The film is also a part of Disney’s newest movement favouring inclusion and feminism, so that the older tales do not seem as regressive to the newer generation. Belle is more defiant to Gaston’s blabber than she is scared. She decides to fight and protest valiantly when time requires her to. Le Fou, Gaston’s sidekick is very obviously gay and Disney doesn’t make a big deal out of it. People of colour have been included in the film, so as to show some form of equal representation. It’s all very in line with all the issues that exist in America’s social media sphere. This seems partly clever and partly opportunistic. Take it as you will.

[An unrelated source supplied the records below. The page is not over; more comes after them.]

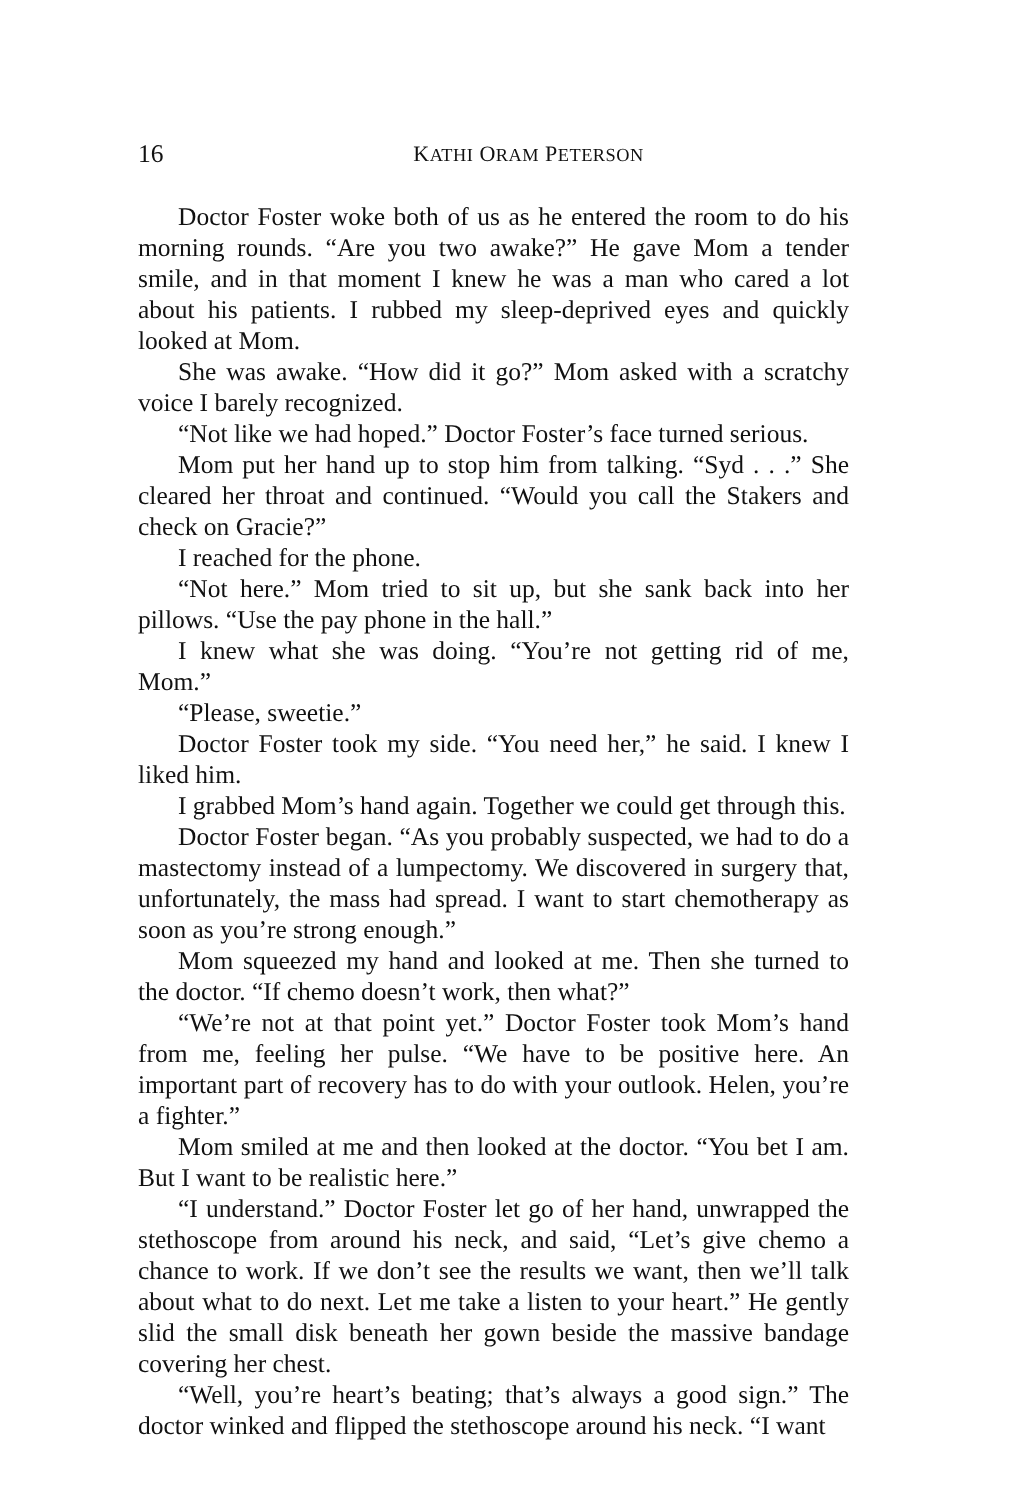16 KATHI ORAM PETERSON
Doctor Foster woke both of us as he entered the room to do his morning rounds. “Are you two awake?” He gave Mom a tender smile, and in that moment I knew he was a man who cared a lot about his patients. I rubbed my sleep-deprived eyes and quickly looked at Mom.
She was awake. “How did it go?” Mom asked with a scratchy voice I barely recognized.
“Not like we had hoped.” Doctor Foster’s face turned serious.
Mom put her hand up to stop him from talking. “Syd . . .” She cleared her throat and continued. “Would you call the Stakers and check on Gracie?”
I reached for the phone.
“Not here.” Mom tried to sit up, but she sank back into her pillows. “Use the pay phone in the hall.”
I knew what she was doing. “You’re not getting rid of me, Mom.”
“Please, sweetie.”
Doctor Foster took my side. “You need her,” he said. I knew I liked him.
I grabbed Mom’s hand again. Together we could get through this.
Doctor Foster began. “As you probably suspected, we had to do a mastectomy instead of a lumpectomy. We discovered in surgery that, unfortunately, the mass had spread. I want to start chemotherapy as soon as you’re strong enough.”
Mom squeezed my hand and looked at me. Then she turned to the doctor. “If chemo doesn’t work, then what?”
“We’re not at that point yet.” Doctor Foster took Mom’s hand from me, feeling her pulse. “We have to be positive here. An important part of recovery has to do with your outlook. Helen, you’re a fighter.”
Mom smiled at me and then looked at the doctor. “You bet I am. But I want to be realistic here.”
“I understand.” Doctor Foster let go of her hand, unwrapped the stethoscope from around his neck, and said, “Let’s give chemo a chance to work. If we don’t see the results we want, then we’ll talk about what to do next. Let me take a listen to your heart.” He gently slid the small disk beneath her gown beside the massive bandage covering her chest.
“Well, you’re heart’s beating; that’s always a good sign.” The doctor winked and flipped the stethoscope around his neck. “I want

Emma Watson is Belle the bibliophile. She is a forward thinking young lass who is destined for much larger things than being married away to narcissistic Gatson. She is also very compassionate, breathtakingly beautiful and mildly foolish. All things that make up the average Disney heroine. Emma Watson acts and twirls and yes, she sings too. She is of course no match for Celine Dion, but she does her best, and we wouldn’t want to nitpick.
Even though there is nothing wrong with her performance, it isn’t wonderful. She hasn’t really evolved from being Miss Granger, and it is very evident in this particular flick. We really hope she isn’t typecasted as the knowledgeable and able, overly affectionate, mildly rebellious but ultimately amiable girl who desires a future with a loving man. Not mincing any words, Emma Watson is the only deterrent to this Disney classic, due to no fault of her own.

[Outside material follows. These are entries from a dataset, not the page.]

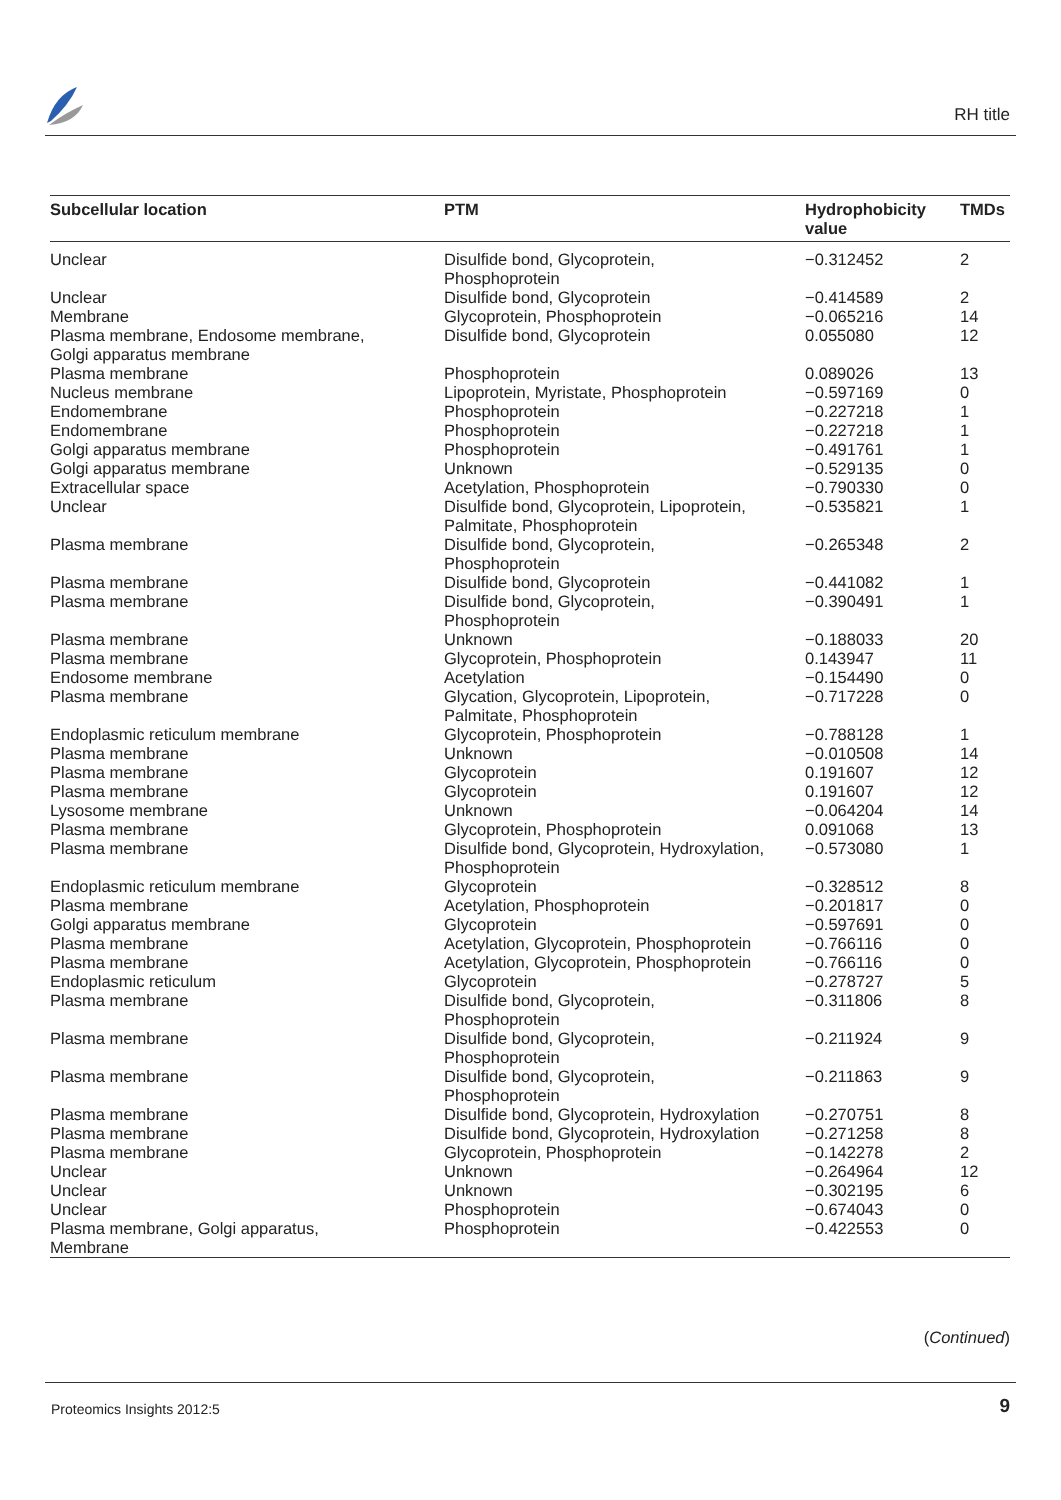RH title
| Subcellular location | PTM | Hydrophobicity value | TMDs |
| --- | --- | --- | --- |
| Unclear | Disulfide bond, Glycoprotein, Phosphoprotein | −0.312452 | 2 |
| Unclear | Disulfide bond, Glycoprotein | −0.414589 | 2 |
| Membrane | Glycoprotein, Phosphoprotein | −0.065216 | 14 |
| Plasma membrane, Endosome membrane, Golgi apparatus membrane | Disulfide bond, Glycoprotein | 0.055080 | 12 |
| Plasma membrane | Phosphoprotein | 0.089026 | 13 |
| Nucleus membrane | Lipoprotein, Myristate, Phosphoprotein | −0.597169 | 0 |
| Endomembrane | Phosphoprotein | −0.227218 | 1 |
| Endomembrane | Phosphoprotein | −0.227218 | 1 |
| Golgi apparatus membrane | Phosphoprotein | −0.491761 | 1 |
| Golgi apparatus membrane | Unknown | −0.529135 | 0 |
| Extracellular space | Acetylation, Phosphoprotein | −0.790330 | 0 |
| Unclear | Disulfide bond, Glycoprotein, Lipoprotein, Palmitate, Phosphoprotein | −0.535821 | 1 |
| Plasma membrane | Disulfide bond, Glycoprotein, Phosphoprotein | −0.265348 | 2 |
| Plasma membrane | Disulfide bond, Glycoprotein | −0.441082 | 1 |
| Plasma membrane | Disulfide bond, Glycoprotein, Phosphoprotein | −0.390491 | 1 |
| Plasma membrane | Unknown | −0.188033 | 20 |
| Plasma membrane | Glycoprotein, Phosphoprotein | 0.143947 | 11 |
| Endosome membrane | Acetylation | −0.154490 | 0 |
| Plasma membrane | Glycation, Glycoprotein, Lipoprotein, Palmitate, Phosphoprotein | −0.717228 | 0 |
| Endoplasmic reticulum membrane | Glycoprotein, Phosphoprotein | −0.788128 | 1 |
| Plasma membrane | Unknown | −0.010508 | 14 |
| Plasma membrane | Glycoprotein | 0.191607 | 12 |
| Plasma membrane | Glycoprotein | 0.191607 | 12 |
| Lysosome membrane | Unknown | −0.064204 | 14 |
| Plasma membrane | Glycoprotein, Phosphoprotein | 0.091068 | 13 |
| Plasma membrane | Disulfide bond, Glycoprotein, Hydroxylation, Phosphoprotein | −0.573080 | 1 |
| Endoplasmic reticulum membrane | Glycoprotein | −0.328512 | 8 |
| Plasma membrane | Acetylation, Phosphoprotein | −0.201817 | 0 |
| Golgi apparatus membrane | Glycoprotein | −0.597691 | 0 |
| Plasma membrane | Acetylation, Glycoprotein, Phosphoprotein | −0.766116 | 0 |
| Plasma membrane | Acetylation, Glycoprotein, Phosphoprotein | −0.766116 | 0 |
| Endoplasmic reticulum | Glycoprotein | −0.278727 | 5 |
| Plasma membrane | Disulfide bond, Glycoprotein, Phosphoprotein | −0.311806 | 8 |
| Plasma membrane | Disulfide bond, Glycoprotein, Phosphoprotein | −0.211924 | 9 |
| Plasma membrane | Disulfide bond, Glycoprotein, Phosphoprotein | −0.211863 | 9 |
| Plasma membrane | Disulfide bond, Glycoprotein, Hydroxylation | −0.270751 | 8 |
| Plasma membrane | Disulfide bond, Glycoprotein, Hydroxylation | −0.271258 | 8 |
| Plasma membrane | Glycoprotein, Phosphoprotein | −0.142278 | 2 |
| Unclear | Unknown | −0.264964 | 12 |
| Unclear | Unknown | −0.302195 | 6 |
| Unclear | Phosphoprotein | −0.674043 | 0 |
| Plasma membrane, Golgi apparatus, Membrane | Phosphoprotein | −0.422553 | 0 |
(Continued)
Proteomics Insights 2012:5 9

Dan Stevens plays the beast with remarkable depth of character. The Beast was always a very multidimensional character in this tale, and his personna was not fully explored in the previous movie. This film however, manages to do some justice to the Beast. Dan Stevens is ferocious as he snarls at the wolves and falls on the hard rocks of the castle, is melancholic in the inner chambers of his castle and is gracious when introducing Belle to his world. Also, his makeup as the Beast is almost too good to be true.
Luke Evans and Josh Gad are so perfect in their roles it’s almost uncanny. We really do start despising Luke Evans for all his internal ugliness. However, Beauty and the Beast has always been more than it’s major four characters. Mrs Potts, Chip, Lumiere, and Cogsworth add all the necessary comic relief in the otherwise emotionally burdened plot. Our favourite of course, is Chip.

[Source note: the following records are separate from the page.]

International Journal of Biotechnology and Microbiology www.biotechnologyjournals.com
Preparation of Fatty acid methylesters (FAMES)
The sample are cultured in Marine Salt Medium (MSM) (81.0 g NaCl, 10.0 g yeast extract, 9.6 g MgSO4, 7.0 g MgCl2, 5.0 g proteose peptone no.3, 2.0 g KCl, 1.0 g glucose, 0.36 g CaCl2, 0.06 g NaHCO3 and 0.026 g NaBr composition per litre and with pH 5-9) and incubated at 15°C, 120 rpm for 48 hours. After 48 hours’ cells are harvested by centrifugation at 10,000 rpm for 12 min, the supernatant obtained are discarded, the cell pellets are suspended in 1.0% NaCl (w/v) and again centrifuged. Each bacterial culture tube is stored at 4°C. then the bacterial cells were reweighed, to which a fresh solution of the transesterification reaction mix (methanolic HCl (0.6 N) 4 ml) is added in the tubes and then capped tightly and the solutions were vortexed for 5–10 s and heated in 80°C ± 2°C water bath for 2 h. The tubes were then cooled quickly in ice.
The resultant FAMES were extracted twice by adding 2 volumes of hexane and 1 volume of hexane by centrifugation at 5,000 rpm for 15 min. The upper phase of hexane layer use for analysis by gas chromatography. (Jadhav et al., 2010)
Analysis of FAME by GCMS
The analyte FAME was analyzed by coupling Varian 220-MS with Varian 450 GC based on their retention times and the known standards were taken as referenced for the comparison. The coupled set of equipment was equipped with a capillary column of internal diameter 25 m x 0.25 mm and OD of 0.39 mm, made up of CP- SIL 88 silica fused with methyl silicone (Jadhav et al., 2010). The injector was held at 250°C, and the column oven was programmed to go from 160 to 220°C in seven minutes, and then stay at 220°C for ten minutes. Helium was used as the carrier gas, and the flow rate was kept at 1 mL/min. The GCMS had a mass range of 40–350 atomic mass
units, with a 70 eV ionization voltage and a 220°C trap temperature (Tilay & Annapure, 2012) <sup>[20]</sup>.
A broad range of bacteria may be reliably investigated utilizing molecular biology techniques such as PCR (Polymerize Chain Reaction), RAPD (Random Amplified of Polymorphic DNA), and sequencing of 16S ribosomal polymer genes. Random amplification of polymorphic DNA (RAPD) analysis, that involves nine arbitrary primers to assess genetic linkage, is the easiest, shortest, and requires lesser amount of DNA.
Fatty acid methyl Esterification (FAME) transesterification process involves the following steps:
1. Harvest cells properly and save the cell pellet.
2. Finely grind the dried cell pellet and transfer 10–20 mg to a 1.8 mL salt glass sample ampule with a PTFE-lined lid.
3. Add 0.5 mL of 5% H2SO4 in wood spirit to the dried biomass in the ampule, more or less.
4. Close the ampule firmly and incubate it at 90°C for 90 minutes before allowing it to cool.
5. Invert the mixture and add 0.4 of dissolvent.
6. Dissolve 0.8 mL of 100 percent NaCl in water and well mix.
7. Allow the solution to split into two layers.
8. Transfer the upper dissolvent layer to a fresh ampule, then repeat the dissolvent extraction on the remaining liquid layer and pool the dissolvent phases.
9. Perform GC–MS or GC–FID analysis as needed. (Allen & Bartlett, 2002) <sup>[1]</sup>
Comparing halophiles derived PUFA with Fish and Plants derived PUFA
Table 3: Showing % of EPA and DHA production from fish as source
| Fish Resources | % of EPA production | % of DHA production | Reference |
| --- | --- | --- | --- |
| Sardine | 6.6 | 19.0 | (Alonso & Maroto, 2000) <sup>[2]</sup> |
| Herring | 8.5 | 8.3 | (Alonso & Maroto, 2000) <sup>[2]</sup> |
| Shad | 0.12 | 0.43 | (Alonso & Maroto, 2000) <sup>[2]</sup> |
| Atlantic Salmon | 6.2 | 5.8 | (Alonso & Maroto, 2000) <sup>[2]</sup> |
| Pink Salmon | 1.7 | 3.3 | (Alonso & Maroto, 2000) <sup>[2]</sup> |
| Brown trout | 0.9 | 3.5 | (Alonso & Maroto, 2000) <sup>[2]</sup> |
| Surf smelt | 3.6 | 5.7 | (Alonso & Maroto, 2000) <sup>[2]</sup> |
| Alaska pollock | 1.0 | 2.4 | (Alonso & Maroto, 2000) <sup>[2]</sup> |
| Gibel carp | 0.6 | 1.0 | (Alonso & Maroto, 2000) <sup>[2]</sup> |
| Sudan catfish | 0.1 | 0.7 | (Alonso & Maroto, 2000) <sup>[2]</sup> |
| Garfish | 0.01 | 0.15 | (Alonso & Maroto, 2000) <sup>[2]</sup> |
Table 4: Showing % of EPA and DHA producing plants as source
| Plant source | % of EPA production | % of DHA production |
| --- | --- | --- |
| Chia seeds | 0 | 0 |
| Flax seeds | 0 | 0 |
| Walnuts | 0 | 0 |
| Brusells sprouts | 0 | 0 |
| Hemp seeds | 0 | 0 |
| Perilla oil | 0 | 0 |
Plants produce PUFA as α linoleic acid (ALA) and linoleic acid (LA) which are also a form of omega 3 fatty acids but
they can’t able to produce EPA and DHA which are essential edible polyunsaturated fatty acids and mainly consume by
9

Our only regret is that there was absolutely no innovation in the script and that watching this film felt a little like watching a pre-read play. We knew the story, there were no twists, it was very straightforward and ultimately bordering on being boring.
In summary, if you have grown up watching Disney films, go and watch this film. If you have a little one at home, you really should catch the film. If you just need a break this weekend and aren’t averse to the idea of a fantasy film, you should catch it. This film is not made for television screens, so all those who want to watch Beauty and the Beast, please catch it before it exits the theatres. It’s warm and magical, a feeling very hard to encounter in this day and age. I give it 3.5/5.
You will like this film if: You’re secretly a Disney Princess at heart. Or you simply like big, spectacular, well crafted musicals.
You will dislike this film if: You cannot stand love, magic, music or happily ever afters. Or if the only kind of films you enjoy are of the thriller-gangster movie genre.